私の専門は脂質代謝です。特に家族性高コレステロール血症(FH)という遺伝性疾患の経験は国内トップクラスと自負しています。1998年から2000年まで米国へ留学し、FHモデルマウスを使った遺伝子治療の研究を行いました。帰国後、金沢大学で20年間、臨床とともに研究生活を送りました。世界に70数例しか報告のない極めて稀な脂質異常症を発見し、その病態を解明したことは良い思い出です。また、難治性FHに対する新薬の国際共同臨床開発治験に参加し、その結果は最高峰の総合臨床系雑誌NEJM誌に掲載されました。難病に苦しむ世界中の患者さんにクスリを届けるお役に立てたことは研究者としての喜びです。このように、脂質異常症に関しては特に高いレベルの診療を行っています。

自分の家族が患者の立場だったらどうするかが基準

診療の際には、「自分や家族が患者の立場だったらどうするか」を常に考えています。治療法があるからといって、すべてを無条件に適用するのではなく、患者さんの生活や価値観に寄り添った選択ができるよう、時間をかけて説明することを心がけています。

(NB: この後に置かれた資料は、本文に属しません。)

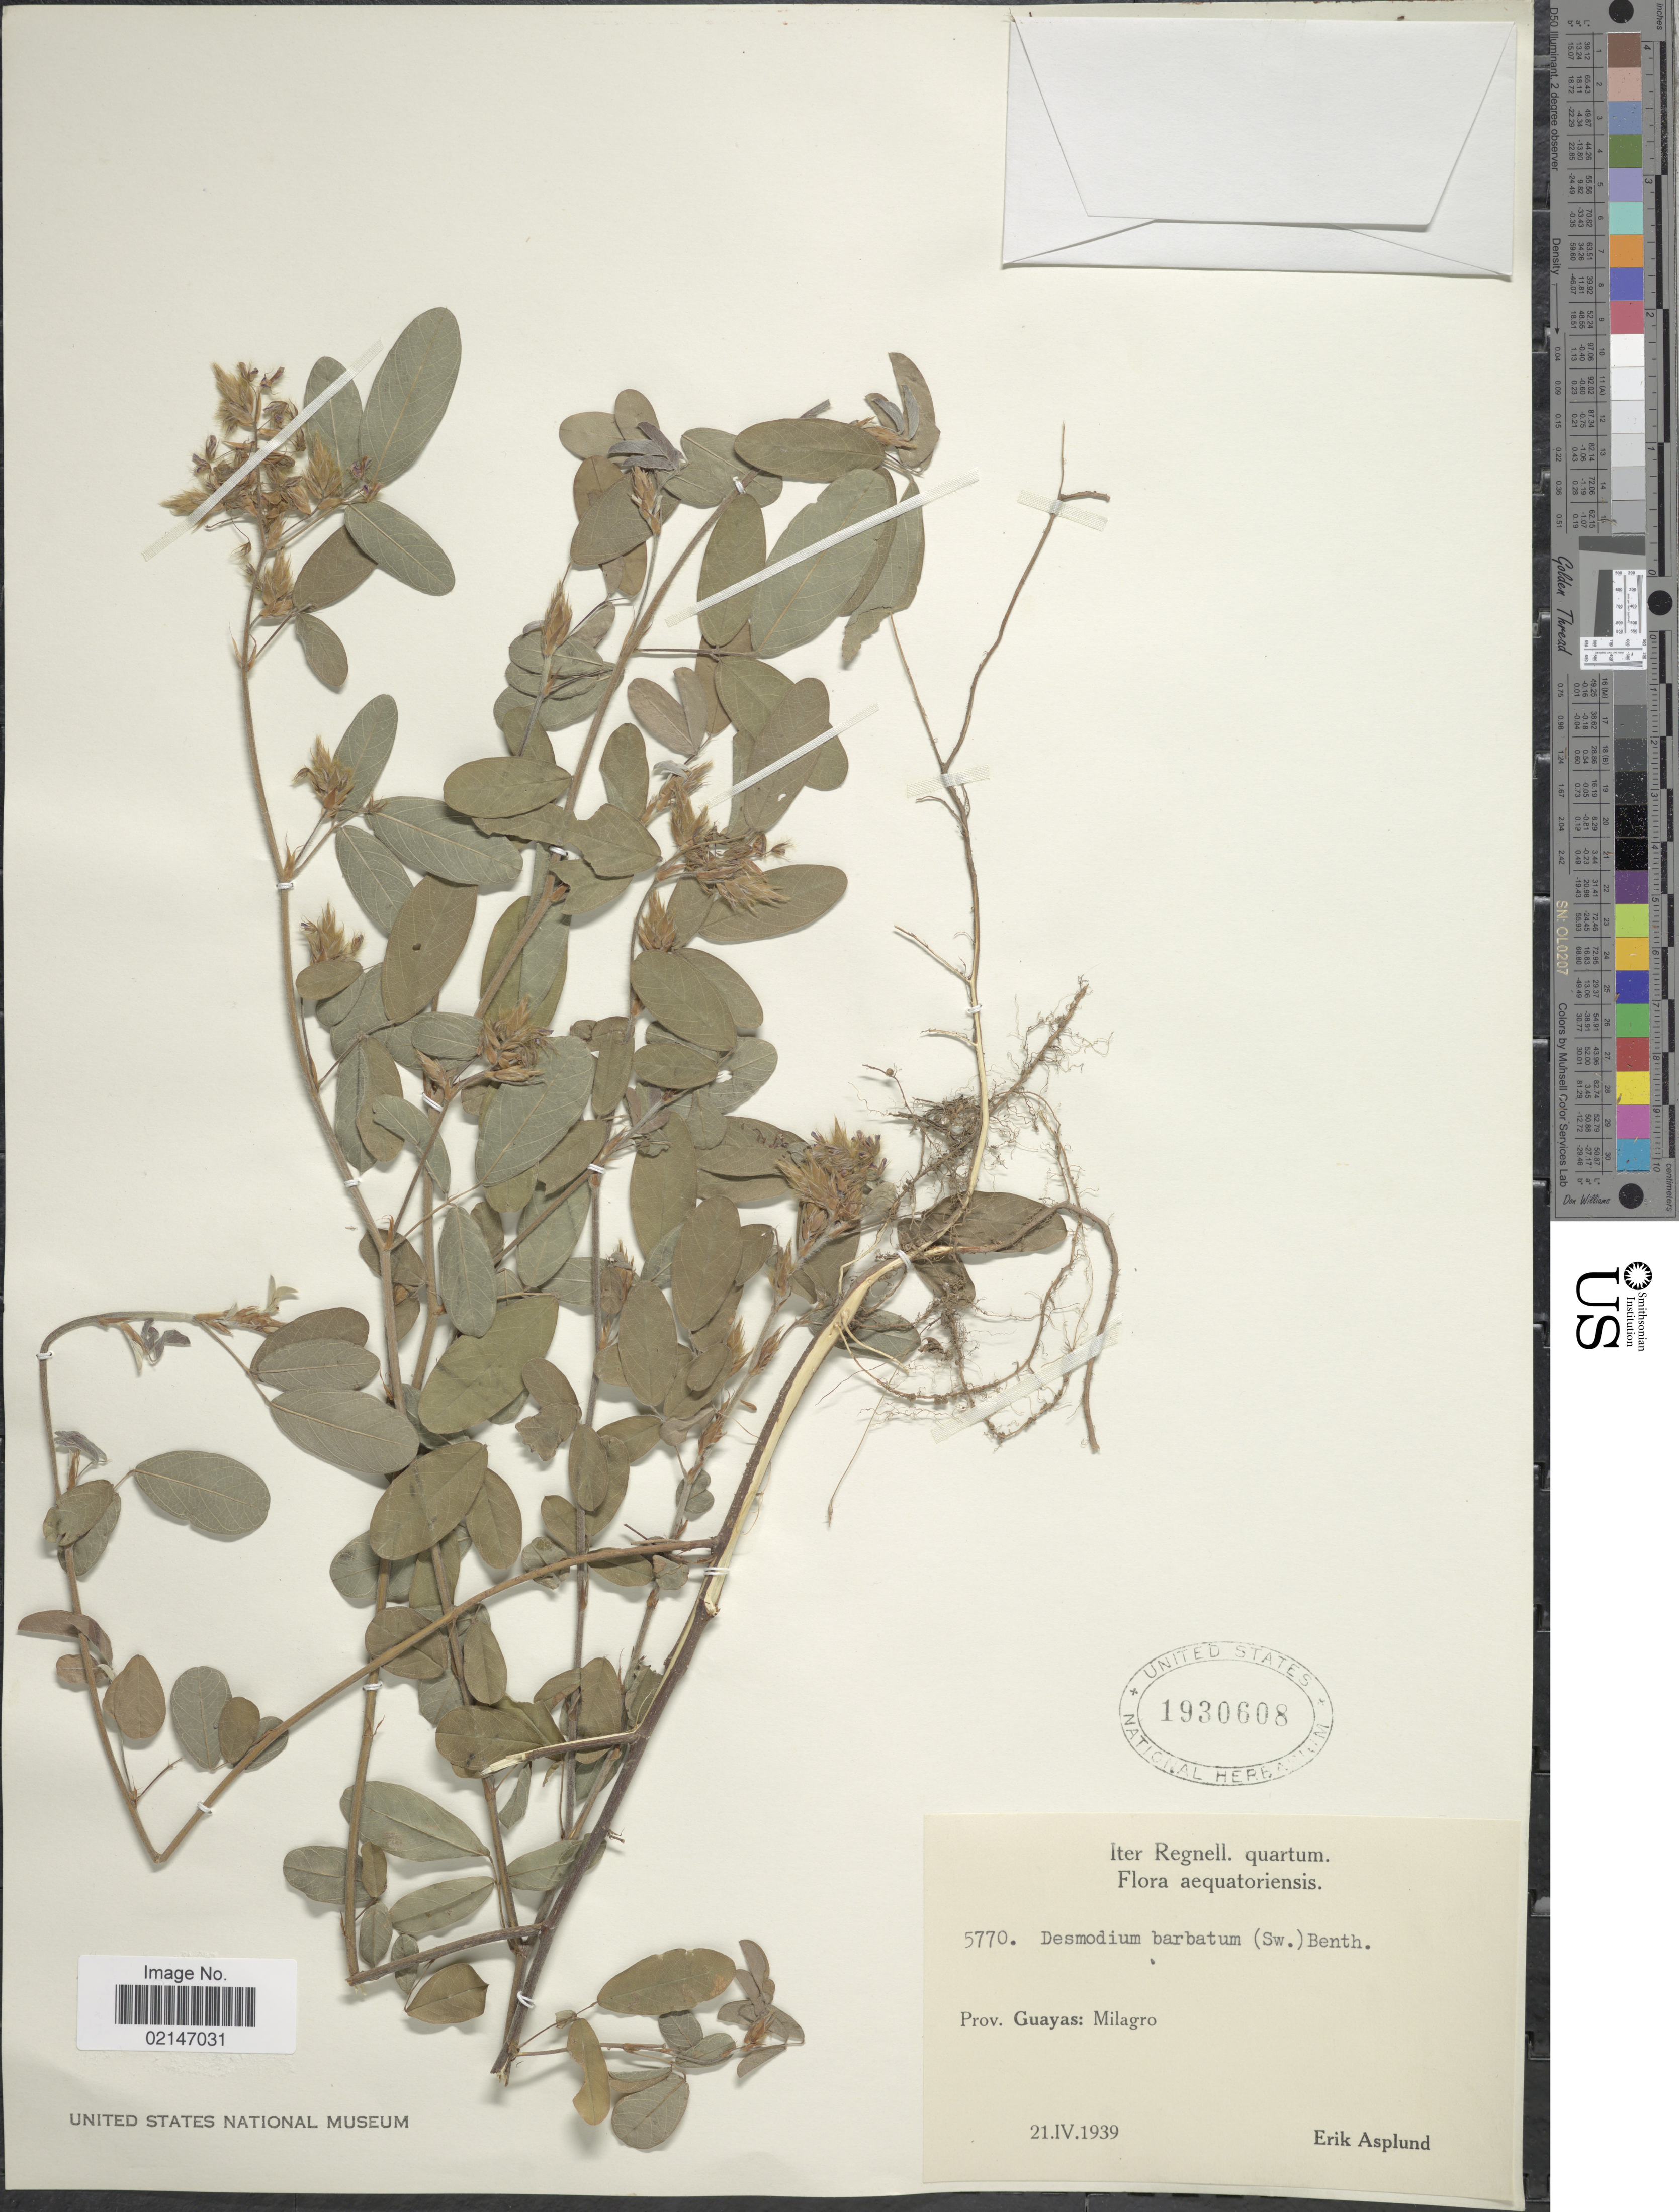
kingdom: Plantae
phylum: Tracheophyta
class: Magnoliopsida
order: Fabales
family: Fabaceae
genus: Grona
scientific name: Grona barbata var. barbata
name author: (L.) H. Ohashi & K. Ohashi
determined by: Strong, Mark T., (BOT), Smithsonian Institution - National Museum of Natural History (UNITED STATES)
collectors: E. Asplund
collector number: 5770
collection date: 1939-04-21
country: Ecuador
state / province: Guayas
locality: Aequatoriensis. Milagro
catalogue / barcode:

例えば、かつて稀少難病と考えられた心アミロイドーシス(アントニオ猪木氏が罹患)を当院に赴任してからの3年間で6例診断しました。最先端の治療を受けるには経済的・身体的負担を伴います。さまざまな選択肢を丁寧に説明し、納得のいく治療法を選んでいただけるよう努めています。

最後に

健康寿命を延ばすためには、日々の生活習慣を大切にすることが重要です。無症状だからといって健康とは限りません。健康診断で異常を指摘された際は放置せず、ぜひ医療機関を受診してください。

当院は加賀市で唯一の急性期病院として、地域の皆さんの健康を守る役割を担っています。高度な医療を提供するとともに、地域のクリニックとも連携し、安心して受診できる環境を整えています。皆さんが健やかな毎日を過ごせるよう、全力でサポートしていきますので、どうぞお気軽にご相談ください。